The Valley Nursing Home in Co Tyrone has received a second legal order to close by the regulator due to concerns about care standards
The Valley Nursing Home in Co Tyrone has received a second legal order to close by the regulator due to concerns about care standards

A CO TYRONE nursing home has been ordered to close for the second time in a year by the health watchdog following "significant concerns" about patient care and management failings.

Valley Nursing Home in Clogher received a notice from the Regulation and Quality Improvement Authority (RQIA) after an unannounced inspection last month revealed a litany of breaches that left vulnerable residents exposed to serious risk, including access to "dangerous chemicals" and poor fire safety controls.

Inspectors singled out lapses in "prioritising dignity", with "multiple examples" including residents forced to share poor quality clothes and sleep in stained bed sheets with no curtains. In one instance, they found a resident "inadequately attired and fully visible to anyone using the car park".

"Conflicting information" was discovered in patient records, with "no clear system" in place to ensure risk assessements and care plans were reviewed.

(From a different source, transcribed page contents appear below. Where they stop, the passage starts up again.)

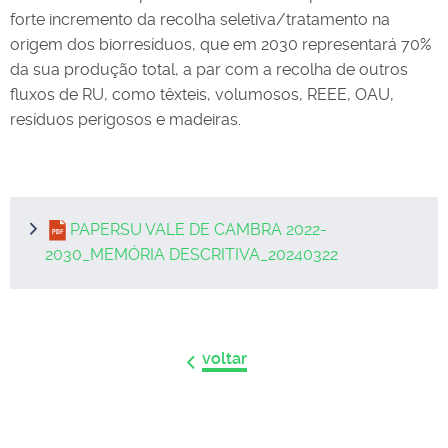
forte incremento da recolha seletiva/tratamento na
origem dos biorresíduos, que em 2030 representará 70%
da sua produção total, a par com a recolha de outros
fluxos de RU, como têxteis, volumosos, REEE, OAU,
resíduos perigosos e madeiras.
PAPERSU VALE DE CAMBRA 2022-
2030_MEMÓRIA DESCRITIVA_20240322
voltar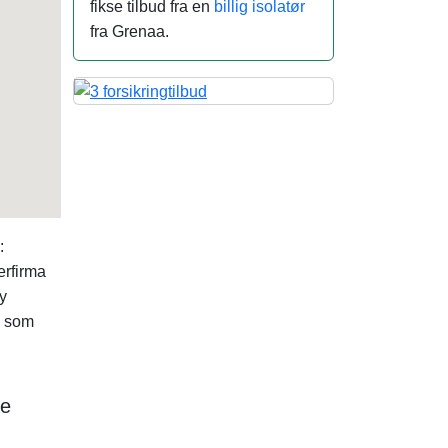
fikse tilbud fra en
billig isolatør
fra Grenaa.
:
erfirma
y
g som
ne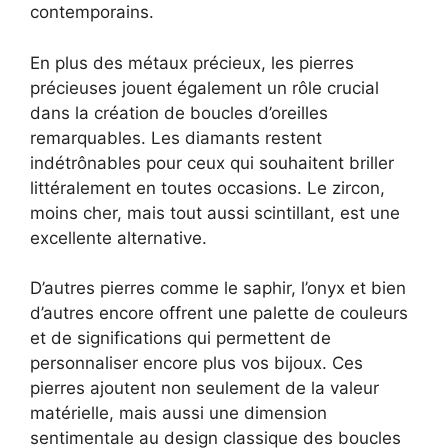
contemporains.
En plus des métaux précieux, les pierres
précieuses jouent également un rôle crucial
dans la création de boucles d’oreilles
remarquables. Les diamants restent
indétrônables pour ceux qui souhaitent briller
littéralement en toutes occasions. Le zircon,
moins cher, mais tout aussi scintillant, est une
excellente alternative.
D’autres pierres comme le saphir, l’onyx et bien
d’autres encore offrent une palette de couleurs
et de significations qui permettent de
personnaliser encore plus vos bijoux. Ces
pierres ajoutent non seulement de la valeur
matérielle, mais aussi une dimension
sentimentale au design classique des boucles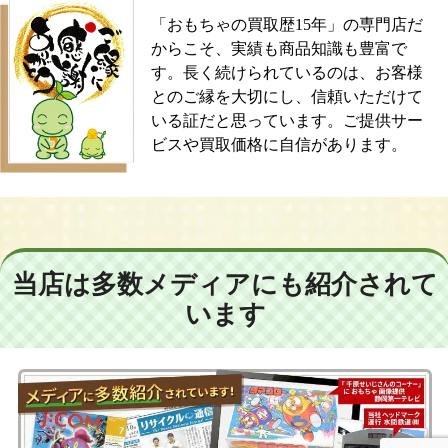
「おもちゃの買取歴15年」の専門店だ
からこそ、実績も商品知識も豊富で
す。長く続けられているのは、お客様
とのご縁を大切にし、信頼いただけて
いる証だと思っています。ご提供サー
ビスや買取価格に自信があります。
当店は多数メディアにも紹介されて
います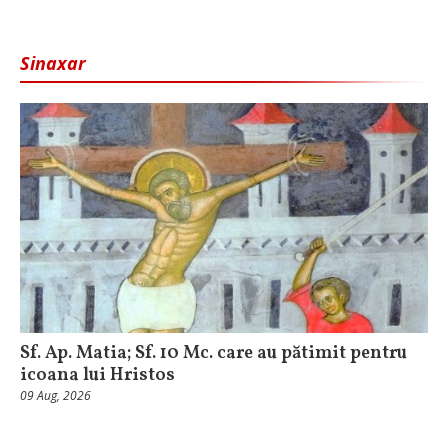
Sinaxar
Sf. Ap. Matia; Sf. 10 Mc. care au pătimit pentru
icoana lui Hristos
09 Aug, 2026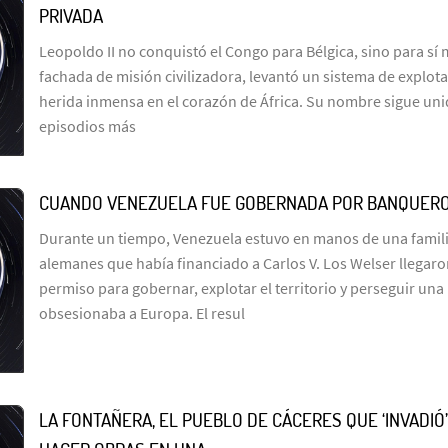
PRIVADA
Leopoldo II no conquistó el Congo para Bélgica, sino para sí
fachada de misión civilizadora, levantó un sistema de explot
herida inmensa en el corazón de África. Su nombre sigue uni
episodios más
CUANDO VENEZUELA FUE GOBERNADA POR BANQUER
Durante un tiempo, Venezuela estuvo en manos de una famil
alemanes que había financiado a Carlos V. Los Welser llegar
permiso para gobernar, explotar el territorio y perseguir un
obsesionaba a Europa. El resul
LA FONTAÑERA, EL PUEBLO DE CÁCERES QUE ‘INVADIÓ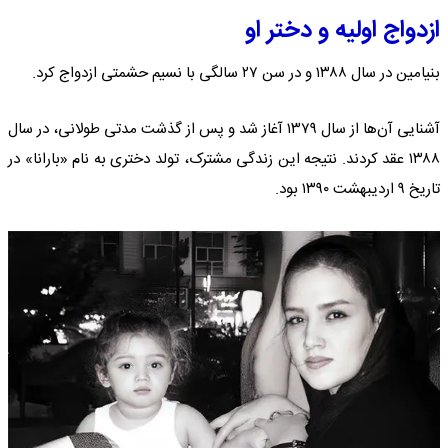
ازدواج اولیه و دختر او
بنیامین در سال ۱۳۸۸ و در سن ۲۷ سالگی با نسیم حشمتی ازدواج کرد.
آشنایی آن‌ها از سال ۱۳۷۹ آغاز شد و پس از گذشت مدتی طولانی، در سال
۱۳۸۸ عقد کردند. نتیجه این زندگی مشترک، تولد دختری به نام «بارانا» در
تاریخ ۹ اردیبهشت ۱۳۹۰ بود.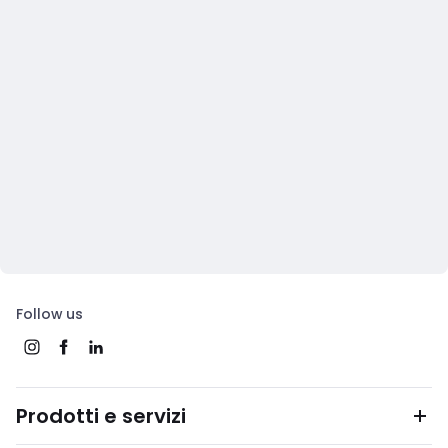
Follow us
Prodotti e servizi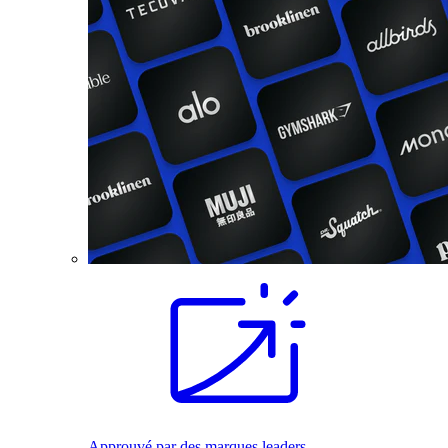
Approuvé par des marques leaders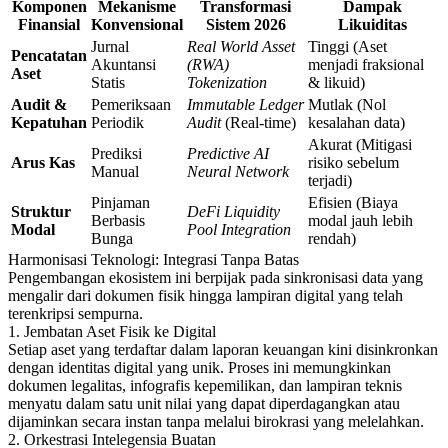
Komponen
Mekanisme
Transformasi
Dampak
Finansial
Konvensional
Sistem 2026
Likuiditas
Jurnal
Real World Asset
Tinggi (Aset
Pencatatan
Akuntansi
(RWA)
menjadi fraksional
Aset
Statis
Tokenization
& likuid)
Audit &
Pemeriksaan
Immutable Ledger
Mutlak (Nol
Kepatuhan
Periodik
Audit
(Real-time)
kesalahan data)
Akurat (Mitigasi
Prediksi
Predictive AI
Arus Kas
risiko sebelum
Manual
Neural Network
terjadi)
Pinjaman
Efisien (Biaya
Struktur
DeFi Liquidity
Berbasis
modal jauh lebih
Modal
Pool Integration
Bunga
rendah)
Harmonisasi Teknologi: Integrasi Tanpa Batas
Pengembangan ekosistem ini berpijak pada sinkronisasi data yang
mengalir dari dokumen fisik hingga lampiran digital yang telah
terenkripsi sempurna.
1. Jembatan Aset Fisik ke Digital
Setiap aset yang terdaftar dalam laporan keuangan kini disinkronkan
dengan identitas digital yang unik. Proses ini memungkinkan
dokumen legalitas, infografis kepemilikan, dan lampiran teknis
menyatu dalam satu unit nilai yang dapat diperdagangkan atau
dijaminkan secara instan tanpa melalui birokrasi yang melelahkan.
2. Orkestrasi Intelegensia Buatan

A total of 53 residents with specialist needs live in the facility. Southern and Western health trust officials have contacted their families to inform them of the regulator's decision to cancel the owners' registration.

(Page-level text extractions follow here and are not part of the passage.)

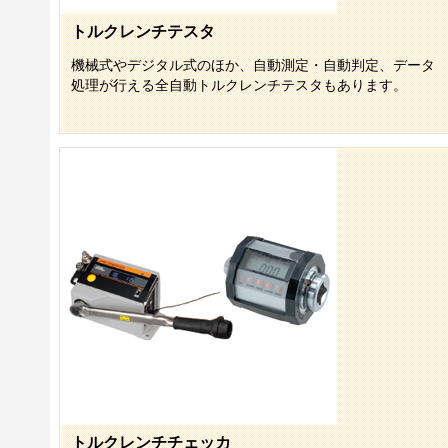
トルクレンチテスタ
機械式やデジタル式のほか、自動測定・自動判定、データ
処理が行える全自動トルクレンチテスタもあります。
トルクレンチチェッカ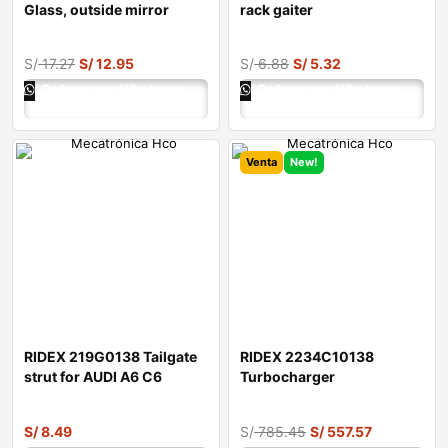
Glass, outside mirror
rack gaiter
S/
17.27
S/
12.95
S/
6.88
S/
5.32
Ordenar por Whatsapp
Ordenar por Whatsapp
Venta
New!
RIDEX 219G0138 Tailgate
RIDEX 2234C10138
strut for AUDI A6 C6
Turbocharger
Saloon (4F2
S/
8.49
S/
785.45
S/
557.57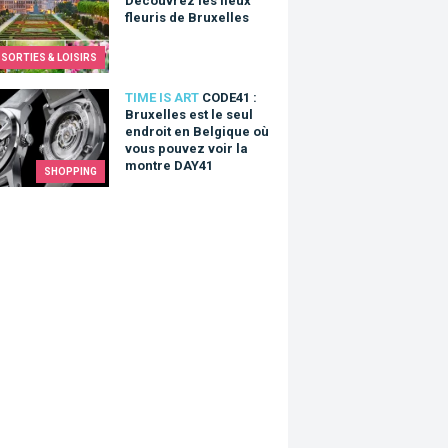
Découvrez les lieux
fleuris de Bruxelles
SORTIES & LOISIRS
1 : Bruxelles est le seul endroit en Belgique où vous pouvez v
TIME IS ART
CODE41 :
Bruxelles est le seul
endroit en Belgique où
vous pouvez voir la
montre DAY41
SHOPPING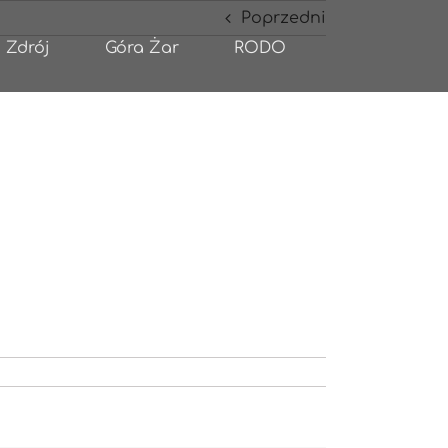
Poprzedni
 Zdrój
Góra Żar
RODO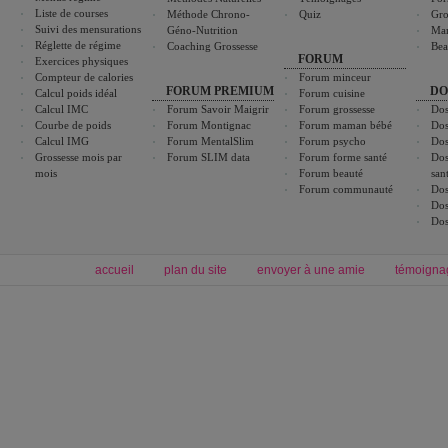
Liste de courses
Méthode Chrono-
Quiz
Gro
Suivi des mensurations
Géno-Nutrition
Ma
Réglette de régime
Coaching Grossesse
Bea
FORUM
Exercices physiques
Compteur de calories
Forum minceur
FORUM PREMIUM
DO
Calcul poids idéal
Forum cuisine
Calcul IMC
Forum Savoir Maigrir
Forum grossesse
Dos
Courbe de poids
Forum Montignac
Forum maman bébé
Dos
Calcul IMG
Forum MentalSlim
Forum psycho
Dos
Grossesse mois par
Forum SLIM data
Forum forme santé
Dos
mois
Forum beauté
san
Forum communauté
Dos
Dos
Dos
accueil
plan du site
envoyer à une amie
témoigna
Forum minceur
Forum cuisine
Commencer un régime
boissons, vins et cocktails
Alimentation équilibrée et nutrition
astuces et bons plans
Minceur
Recette cuisine
exercices physiques
recette facile
produits minceur
Recette poulet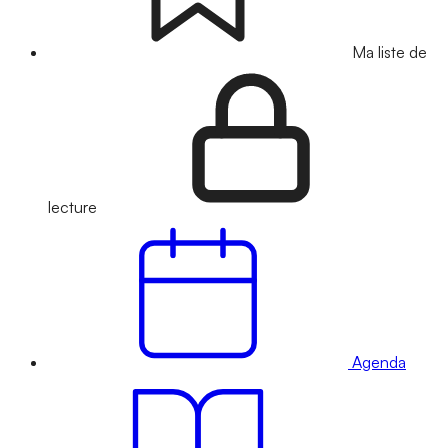
Ma liste de
lecture
Agenda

There will be a 28-day period to appeal the order by the home's owners, MPS Limited.

The move comes after the same legal notice was placed last December, when the RQIA's former chief executive Olive Macleod said the home "was one of the worst we have seen in Northern Ireland".

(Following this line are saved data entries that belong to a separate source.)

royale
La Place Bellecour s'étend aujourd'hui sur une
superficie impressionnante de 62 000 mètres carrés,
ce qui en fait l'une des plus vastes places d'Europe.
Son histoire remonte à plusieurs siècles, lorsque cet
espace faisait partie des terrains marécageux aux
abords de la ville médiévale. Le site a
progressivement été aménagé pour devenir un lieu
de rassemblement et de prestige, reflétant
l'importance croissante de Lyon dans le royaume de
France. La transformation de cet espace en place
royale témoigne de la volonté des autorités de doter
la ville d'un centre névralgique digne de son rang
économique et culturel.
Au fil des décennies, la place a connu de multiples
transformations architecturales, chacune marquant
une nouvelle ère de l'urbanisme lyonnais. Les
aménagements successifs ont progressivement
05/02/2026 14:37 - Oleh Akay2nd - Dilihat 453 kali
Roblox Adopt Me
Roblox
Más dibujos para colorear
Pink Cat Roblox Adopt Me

A private company, Healthcare Ireland, agreed to temporarily take over its management in February to allow the facility to remain open.

In a statement, the company said it had made huge improvements that were reflected in an inspection in June but added their staff were seriously impacted by coranvirus related absences.

On the day of the October inspection, 20 of the home's core 70 workers were absent, either having tested positive for Covid or self-isolating.

A spokeswoman for Healthcare Ireland expressed their disappointment and said they took their obligations "extremely seriously".

"During the October inspection there was an unusually high proportion of agency staff who were unfamiliar with the home. This is an inevitable but unfortunate consequence of the staff shortages which are being felt at the current time throughout the nursing and care home sector," she said.

"Immediately following the inspection, we took action to address all of the issues raised on the day. Healthcare Ireland wish to assure residents and their families that the measures to ensure their health and safety have been prioritised and are being fully addressed."

The Health and Social Care Board last night said the "continued well-being" of residents will be the priority "should any future move to alternative care arrangements be needed".

"The Board is working closely with colleagues in health trusts and the RQIA to ensure that there is regional and local coordination in managing this process," a spokeswoman said.

"We recognise this is an unsettling time for those that live at the Valley and will work with them and their families to support them over the coming weeks and months."

A RQIA spokesman said it had identified "significant concerns relating to the fitness and safety of the premises, patient care and management oversight at this home".

"We have issued a notice of proposal to cancel the registration of the responsible individual for Healthcare Ireland Belfast Limited in respect of this home. The safety and wellbeing of all those living in Valley Nursing Home is of paramount importance and we continue to monitor this service through our ongoing regulatory activities."